**Excerpt provided**.
------------------------
Let's explore principal component analysis for the abalone data set.
This notebook utilized two sources: this notebook and this notebook.
%matplotlib inline
# numbers
import numpy as np
import pandas as pd
# stats
import statsmodels.api as sm
import scipy.stats as stats
from sklearn.preprocessing import StandardScaler
# plots
import matplotlib.pyplot as plt
import seaborn as sns
# utils
import os, re
from pprint import pprint
Start with a method to extract data from a CSV file:
# Load data, filter outliers (zero height/length)
def abalone_load(data_file, infant=False, allofit=False):
# x data labels
xnlabs = ['Sex']
xqlabs = ['Length','Diameter','Height','Whole weight','Shucked weight','Viscera weight','Shell weight']
xlabs = xnlabs + xqlabs
# y data labels
ylabs = ['Rings']
# data
new_df = pd.read_csv(data_file, header=None, sep=' ', names=xlabs+ylabs)
# ---------------------
new_df['Volume'] = new_df['Length']*new_df['Diameter']*new_df['Height']
new_df['Volume (Normalized)'] = new_df['Volume']/new_df['Volume'].mean()
new_df['Volume (Log)'] = new_df['Volume'].apply( lambda x : np.log(x) )
new_df['Whole weight (Normalized)'] = new_df['Whole weight']/new_df['Whole weight'].mean()
new_df['Shell weight (Normalized)'] = new_df['Shell weight']/new_df['Shell weight'].mean()
new_df['Shucked weight (Normalized)'] = new_df['Shucked weight']/new_df['Shucked weight'].mean()
new_df['Viscera weight (Normalized)'] = new_df['Viscera weight']/new_df['Viscera weight'].mean()
new_df['Rings (Log)'] = new_df['Rings'].apply( lambda x : np.log(x) )
# ---------------------
if(infant):
return new_df[ new_df['Sex']=='I' ]
elif(allofit):
return new_df
else:
return new_df[ new_df['Sex']<>'I' ]
def adult_abalone_load(data_file):
return abalone_load(data_file,infant=False,allofit=False)
def infant_abalone_load(data_file):
return abalone_load(data_file,infant=True,allofit=False)
def abalone_removeoutliers(df,verbose=False):
len1 = len(df)
df = df[ df['Height'] < 0.30 ]
df = df[ df['Height'] > 0.001 ]
df = df[ df['Length'] > 0.001 ]
df = df[ df['Diameter'] > 0.001 ]
len2 = len(df)
if(verbose):
print "Removed",(len1-len2),"outliers"
return df
# x data labels
xnlabs = ['Sex']
xqlabs = ['Length','Diameter','Height','Whole weight','Shucked weight','Viscera weight','Shell weight']
xlabs = xnlabs + xqlabs
# y data labels
ylabs = ['Rings']
#adt_df = abalone_removeoutliers(adult_abalone_load('abalone/Dataset.data'),verbose=True)
abalone_df = abalone_removeoutliers(abalone_load('abalone/Dataset.data',allofit=True))
------------------------
**Written instruction**.
Continue the notebook on principal component analysis of the abalone data set, starting right after the statement that builds abalone_df.

**Recorded data**.
------------------------
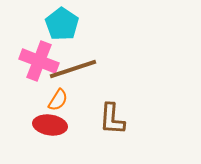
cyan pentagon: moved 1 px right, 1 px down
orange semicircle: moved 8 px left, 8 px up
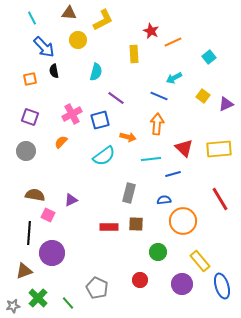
------------------------
**Output of the task**.
The data consists of multiple columns, each a measurement that was made on the abalone, together with the variable that we are trying to predict, "Rings" (which is an indication of the age of the abalone).
abalone_df.describe()
abalone_df.columns
To begin, we can plot the covariance matrix of our dataframe, picking out some particular response variables and input variables:
slim = abalone_df[[u'Rings',u'Rings (Log)',
u'Volume',
u'Whole weight', u'Shell weight',
u'Shucked weight', u'Viscera weight']]
correlation = slim.corr()
plt.figure(figsize=(10,10))
sns.heatmap(correlation, square=True,annot=True,vmin=0,vmax=1,cmap='jet')
plt.title('Correlation Matrix (Unscaled Variables)')
plt.show()
We can already see the challenge inherent in this data set: the input variables (consisting of three physical measurements, length, height, and diameter, as well as several weight mesaurements) are all closely correlated, but none are not very well-correlated with the system response.
cols = slim.columns.tolist()[1:]
slim = slim.reindex(columns=cols)
X = slim.iloc[:,1:6].values
y = slim.iloc[:,0].values
#print X
#print "-"*20
#print y
# -----------------
bigcols = slim.columns.tolist()
bigX = slim.iloc[:,:].values
print bigX.shape
To perform principal components analysis it is important to strip the values of the variables and put them in a numpy array, or an array of arrays. The input variables are in X
, while the system responses are in Y
. The matrix bigX
contains both input and response variables.
def get_normed_mean_cov(X):
X_std = StandardScaler().fit_transform(X)
X_mean = np.mean(X_std, axis=0)
#X_cov = np.cov(X_std.T)
X_cov = (X_std - X_mean).T.dot((X_std - X_mean)) / (X_std.shape[0]-1)
return X_std, X_mean, X_cov
X_std, X_mean, X_cov = get_normed_mean_cov(X)
bigX_std, bigX_mean, bigX_cov = get_normed_mean_cov(bigX)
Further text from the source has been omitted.